___ ENTRIES PROVIDED

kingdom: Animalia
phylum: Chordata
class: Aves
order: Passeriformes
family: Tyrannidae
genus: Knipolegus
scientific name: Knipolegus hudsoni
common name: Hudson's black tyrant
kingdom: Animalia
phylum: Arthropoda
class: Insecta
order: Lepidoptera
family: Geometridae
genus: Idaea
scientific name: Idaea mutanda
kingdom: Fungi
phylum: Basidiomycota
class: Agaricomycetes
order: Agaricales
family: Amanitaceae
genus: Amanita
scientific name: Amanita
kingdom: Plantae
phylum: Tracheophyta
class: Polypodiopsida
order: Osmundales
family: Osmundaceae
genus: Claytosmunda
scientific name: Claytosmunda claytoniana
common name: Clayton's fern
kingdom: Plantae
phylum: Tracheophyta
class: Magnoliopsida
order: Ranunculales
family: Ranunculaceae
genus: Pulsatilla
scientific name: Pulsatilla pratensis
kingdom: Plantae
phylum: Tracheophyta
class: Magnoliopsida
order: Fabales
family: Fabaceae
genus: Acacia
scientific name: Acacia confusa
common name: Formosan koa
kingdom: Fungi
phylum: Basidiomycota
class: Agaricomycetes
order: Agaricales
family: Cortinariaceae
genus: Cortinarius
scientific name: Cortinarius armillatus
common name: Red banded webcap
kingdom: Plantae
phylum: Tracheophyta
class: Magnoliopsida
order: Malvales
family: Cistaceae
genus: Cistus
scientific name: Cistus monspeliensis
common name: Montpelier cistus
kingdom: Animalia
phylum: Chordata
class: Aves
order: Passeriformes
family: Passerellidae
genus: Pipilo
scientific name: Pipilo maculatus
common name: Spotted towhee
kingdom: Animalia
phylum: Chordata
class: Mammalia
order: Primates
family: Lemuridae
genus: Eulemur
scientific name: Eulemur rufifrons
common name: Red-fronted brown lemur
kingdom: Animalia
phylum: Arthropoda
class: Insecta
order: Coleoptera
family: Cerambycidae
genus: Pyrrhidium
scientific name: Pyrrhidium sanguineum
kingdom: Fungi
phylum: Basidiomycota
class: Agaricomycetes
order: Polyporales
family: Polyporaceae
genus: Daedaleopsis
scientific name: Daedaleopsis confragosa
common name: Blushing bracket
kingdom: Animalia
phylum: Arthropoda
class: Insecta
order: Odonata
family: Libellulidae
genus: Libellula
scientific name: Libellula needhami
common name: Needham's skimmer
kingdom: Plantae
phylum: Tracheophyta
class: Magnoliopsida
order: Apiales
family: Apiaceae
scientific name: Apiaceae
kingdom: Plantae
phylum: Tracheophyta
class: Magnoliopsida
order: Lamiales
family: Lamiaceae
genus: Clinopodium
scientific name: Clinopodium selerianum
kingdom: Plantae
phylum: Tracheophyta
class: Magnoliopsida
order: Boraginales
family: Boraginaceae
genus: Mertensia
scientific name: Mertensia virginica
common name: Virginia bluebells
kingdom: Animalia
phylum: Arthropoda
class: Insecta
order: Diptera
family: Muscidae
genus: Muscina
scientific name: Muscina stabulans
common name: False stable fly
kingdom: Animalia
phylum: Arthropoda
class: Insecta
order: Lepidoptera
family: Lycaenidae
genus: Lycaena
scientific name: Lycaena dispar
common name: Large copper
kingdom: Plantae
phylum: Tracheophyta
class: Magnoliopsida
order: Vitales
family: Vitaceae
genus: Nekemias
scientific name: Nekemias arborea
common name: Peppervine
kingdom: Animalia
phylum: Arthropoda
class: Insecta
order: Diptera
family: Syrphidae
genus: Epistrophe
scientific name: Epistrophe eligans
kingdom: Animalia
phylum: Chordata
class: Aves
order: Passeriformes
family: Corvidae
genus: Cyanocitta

______

OBJECTIVE:
Reproduce the listing word for word, from the line containing "genus: Nekemias" through the final line of the listing.

SOLUTION:
genus: Nekemias
scientific name: Nekemias arborea
common name: Peppervine
kingdom: Animalia
phylum: Arthropoda
class: Insecta
order: Diptera
family: Syrphidae
genus: Epistrophe
scientific name: Epistrophe eligans
kingdom: Animalia
phylum: Chordata
class: Aves
order: Passeriformes
family: Corvidae
genus: Cyanocitta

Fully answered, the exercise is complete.